The State Department's human-rights office has reached such policy-making eminence that a protest from its boss, Pat Derian, raised the possibility of postponing Vice President Walter Mondale's visit to Manila last week.
Actually, Assistant Secretary of State Derian fought hard not just to postpone Mondale's trip, because it came so close to the much-criticized presidential election there, but to cancel it altogether.
"We wanted to postpone it to July," a top aide in Derian's office told us. "pat kept asking, 'Why in Gold's name does he have to go to the Philippines anyway?'"
In the end, Mondale went as scheduled, but first received a one-hour briefing from Derian on how to handle the delicate human-rights question raised by allegations of widespread electoral fraud by President Ferdinand Marcos.
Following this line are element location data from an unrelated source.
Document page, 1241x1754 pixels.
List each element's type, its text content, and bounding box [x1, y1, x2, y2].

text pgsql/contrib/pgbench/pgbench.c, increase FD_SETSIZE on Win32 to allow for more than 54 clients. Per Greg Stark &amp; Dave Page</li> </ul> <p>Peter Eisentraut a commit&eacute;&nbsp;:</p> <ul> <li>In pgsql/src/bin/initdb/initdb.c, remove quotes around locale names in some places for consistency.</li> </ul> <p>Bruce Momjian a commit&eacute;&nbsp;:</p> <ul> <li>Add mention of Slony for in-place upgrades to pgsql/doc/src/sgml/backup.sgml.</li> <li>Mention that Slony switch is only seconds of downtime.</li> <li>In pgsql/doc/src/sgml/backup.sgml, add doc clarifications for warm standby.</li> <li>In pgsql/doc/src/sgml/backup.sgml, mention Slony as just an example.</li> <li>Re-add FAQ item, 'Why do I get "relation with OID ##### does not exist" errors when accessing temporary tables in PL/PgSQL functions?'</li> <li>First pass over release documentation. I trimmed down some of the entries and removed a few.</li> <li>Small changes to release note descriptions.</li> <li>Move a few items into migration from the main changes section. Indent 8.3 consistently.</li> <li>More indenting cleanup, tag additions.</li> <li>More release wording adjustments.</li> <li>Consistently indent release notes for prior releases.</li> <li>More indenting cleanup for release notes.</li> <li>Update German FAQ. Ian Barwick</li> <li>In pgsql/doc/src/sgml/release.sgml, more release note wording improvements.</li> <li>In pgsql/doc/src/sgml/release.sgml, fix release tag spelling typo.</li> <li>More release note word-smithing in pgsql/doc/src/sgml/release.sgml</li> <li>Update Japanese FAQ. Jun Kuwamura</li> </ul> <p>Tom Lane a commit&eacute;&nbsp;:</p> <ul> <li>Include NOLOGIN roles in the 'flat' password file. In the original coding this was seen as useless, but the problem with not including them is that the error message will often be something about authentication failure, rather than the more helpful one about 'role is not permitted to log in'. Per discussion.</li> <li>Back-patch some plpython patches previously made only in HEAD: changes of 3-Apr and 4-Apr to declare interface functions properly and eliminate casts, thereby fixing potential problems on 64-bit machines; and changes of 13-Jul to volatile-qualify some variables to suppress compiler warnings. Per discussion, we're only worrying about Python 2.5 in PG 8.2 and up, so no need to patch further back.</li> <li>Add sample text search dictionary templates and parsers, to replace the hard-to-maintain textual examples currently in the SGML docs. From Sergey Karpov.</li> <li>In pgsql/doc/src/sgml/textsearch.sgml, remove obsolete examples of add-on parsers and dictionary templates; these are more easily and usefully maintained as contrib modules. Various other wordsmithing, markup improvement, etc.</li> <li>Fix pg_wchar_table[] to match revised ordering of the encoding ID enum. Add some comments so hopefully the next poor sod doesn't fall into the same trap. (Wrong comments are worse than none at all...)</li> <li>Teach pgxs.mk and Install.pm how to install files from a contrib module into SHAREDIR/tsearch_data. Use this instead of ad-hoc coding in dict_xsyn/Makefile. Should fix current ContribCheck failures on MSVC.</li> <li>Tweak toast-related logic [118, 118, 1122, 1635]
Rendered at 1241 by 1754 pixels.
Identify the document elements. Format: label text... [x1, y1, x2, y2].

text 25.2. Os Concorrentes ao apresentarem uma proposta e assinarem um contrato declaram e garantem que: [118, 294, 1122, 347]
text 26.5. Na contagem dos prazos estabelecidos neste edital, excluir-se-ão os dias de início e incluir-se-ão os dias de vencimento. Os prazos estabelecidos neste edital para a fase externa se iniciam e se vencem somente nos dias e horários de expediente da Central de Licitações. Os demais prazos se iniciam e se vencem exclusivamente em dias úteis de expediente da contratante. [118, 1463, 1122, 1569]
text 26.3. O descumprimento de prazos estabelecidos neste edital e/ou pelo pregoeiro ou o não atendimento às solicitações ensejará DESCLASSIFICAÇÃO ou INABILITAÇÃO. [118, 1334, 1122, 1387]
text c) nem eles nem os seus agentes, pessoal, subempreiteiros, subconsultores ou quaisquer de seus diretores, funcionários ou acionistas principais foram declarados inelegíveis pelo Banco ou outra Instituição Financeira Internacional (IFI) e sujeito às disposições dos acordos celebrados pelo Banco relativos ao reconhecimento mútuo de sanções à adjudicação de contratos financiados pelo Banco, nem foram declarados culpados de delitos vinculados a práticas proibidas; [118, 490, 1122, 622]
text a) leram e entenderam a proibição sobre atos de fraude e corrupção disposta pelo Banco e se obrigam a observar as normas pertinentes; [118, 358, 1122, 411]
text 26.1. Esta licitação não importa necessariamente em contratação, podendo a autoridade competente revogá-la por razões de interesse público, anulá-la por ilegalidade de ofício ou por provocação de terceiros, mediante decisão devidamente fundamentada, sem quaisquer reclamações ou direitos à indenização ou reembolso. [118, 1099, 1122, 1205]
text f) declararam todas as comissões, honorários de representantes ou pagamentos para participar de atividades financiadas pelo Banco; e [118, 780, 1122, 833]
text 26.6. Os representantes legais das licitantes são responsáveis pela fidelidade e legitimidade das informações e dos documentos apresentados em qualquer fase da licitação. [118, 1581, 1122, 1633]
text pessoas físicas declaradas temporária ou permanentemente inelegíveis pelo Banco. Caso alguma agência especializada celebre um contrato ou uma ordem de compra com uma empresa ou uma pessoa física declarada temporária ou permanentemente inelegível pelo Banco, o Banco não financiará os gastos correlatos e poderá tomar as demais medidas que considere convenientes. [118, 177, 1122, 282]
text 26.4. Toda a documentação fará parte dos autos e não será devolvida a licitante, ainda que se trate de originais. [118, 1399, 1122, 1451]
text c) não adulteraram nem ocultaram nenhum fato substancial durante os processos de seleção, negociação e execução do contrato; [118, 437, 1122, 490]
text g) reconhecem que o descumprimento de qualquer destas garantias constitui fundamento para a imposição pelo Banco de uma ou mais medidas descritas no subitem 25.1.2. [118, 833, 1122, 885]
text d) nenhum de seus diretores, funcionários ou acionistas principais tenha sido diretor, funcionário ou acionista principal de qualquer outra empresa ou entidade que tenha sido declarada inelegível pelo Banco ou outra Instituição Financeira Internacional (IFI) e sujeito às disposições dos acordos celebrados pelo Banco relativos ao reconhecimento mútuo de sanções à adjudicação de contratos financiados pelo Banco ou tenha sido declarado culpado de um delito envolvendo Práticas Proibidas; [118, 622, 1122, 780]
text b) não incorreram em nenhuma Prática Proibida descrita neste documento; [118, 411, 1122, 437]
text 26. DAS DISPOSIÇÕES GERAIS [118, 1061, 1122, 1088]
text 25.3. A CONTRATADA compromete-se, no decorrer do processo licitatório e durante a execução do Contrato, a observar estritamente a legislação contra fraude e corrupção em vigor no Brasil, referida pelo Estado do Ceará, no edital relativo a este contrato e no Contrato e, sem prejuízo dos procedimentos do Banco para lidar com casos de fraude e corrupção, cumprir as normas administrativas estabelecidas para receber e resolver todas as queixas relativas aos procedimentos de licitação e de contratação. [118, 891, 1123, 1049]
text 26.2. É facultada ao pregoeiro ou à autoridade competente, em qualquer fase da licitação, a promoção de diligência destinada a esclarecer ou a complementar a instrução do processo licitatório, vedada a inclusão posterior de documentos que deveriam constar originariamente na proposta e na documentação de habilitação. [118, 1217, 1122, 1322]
The expanding policymaking eminence of Derian's human-rights office is raising some prominent eyebrows on grounds that human-rights activists are jeopardizing other U.S. foreign-policy objectives, particularly among conservative and right-wing governments with intimate ties to the United States.
Linked to this concern about everwider ramifications of President Carter's justly praised human-rights initiative is the switch from loud to quiet administration handling of the absence of human rights in the Soviet Union and other communist states.
A case in point was Secretary of State Cyrus Vance's recent mission to Moscow on strategic arms limitation talks. Vance spokesman Hodding Carter was permitted to inform the press that Vance privately complained about Russia's African adventures in his talks with Soviet leaders. But he was not authorized to tell the press that Vance also privately brought up human rights with Foreign Minister Andrei Gromyko.
President Carter's human-rights operatives are embarrased by this dramatic changed to an iceberg policy on Soviet lack of human rights after the gaudy publicity Carter deliberately invoked early in his administration by inviting Soviet dissidents into the White House. They are claiming now that they can achieve more by concealed pressure, a claim that so far defies objective testing.
But in the non-communist world, the unconcealed emphasis on human rights is making troubling noises across Latin America and South Asia. Using the clout of Presidential Directive No. 30, secretly issued to government agencies by the National Security Council on Feb. 17, State's human-rights office has systematically rejected almost every single request from U.S. allies for such routine civil-law-enforcement equipment as tear gas, .38-cal. pistols for police forces, and handcuffs.
What makes that secret presidential directive so virulent, in the view of career diplomats privately fighting the web of human-rights restrictions, is this: Derian's office is using it to reject requests, no matter how routine.
The presidential directive officially inserts human rights into every policy decision. It orders U.S. representiatives on all international lending institutions, such as the Asian Development Bank, to vote against most loans for countries with a single human-rights blemish. The dire implications of the directive are being quietly tested throughout the government.
For example, an appeal is in the works to reverse a human-rights veto of routine police equipment to Singapore (officially described by the State Department as "free from corruption"). In similar rejections for Taiwan and South Korea, weeks have been consumed in the appeals' process. One appeal went to the desk of Vance himself, who bucked it back to Deputy Secretary of State Warren Christopher, top human-rights coordinator. Adjudication of Derian's decrees are consuming an inordinate amount of bureaucratic time.
What is happening to U.S. allies in Asia afflicts longtime U.S. allies in Latin America at least as sharply. Menawhile, the communist world, which is generally beyond the commercial or political reach of the United States, is untouched by the unpublished presidential directive.
This trend in Carter's human-rights crusade is seldom publicly criticized within the administration. Terence Todman, who is about to leave his post as assistant secretary of state for Latin American affairs, did raise pointed questions about it in a speech three days before the Feb. 17 presidential directive. But for warning against human-rights moves "without calculating the likely reaction and responses" abroad, he was rebuked by high officials at State.
That shows the clout of Pat Derian, the sincere but total advocate of making the United States the conscience of the non-communist world.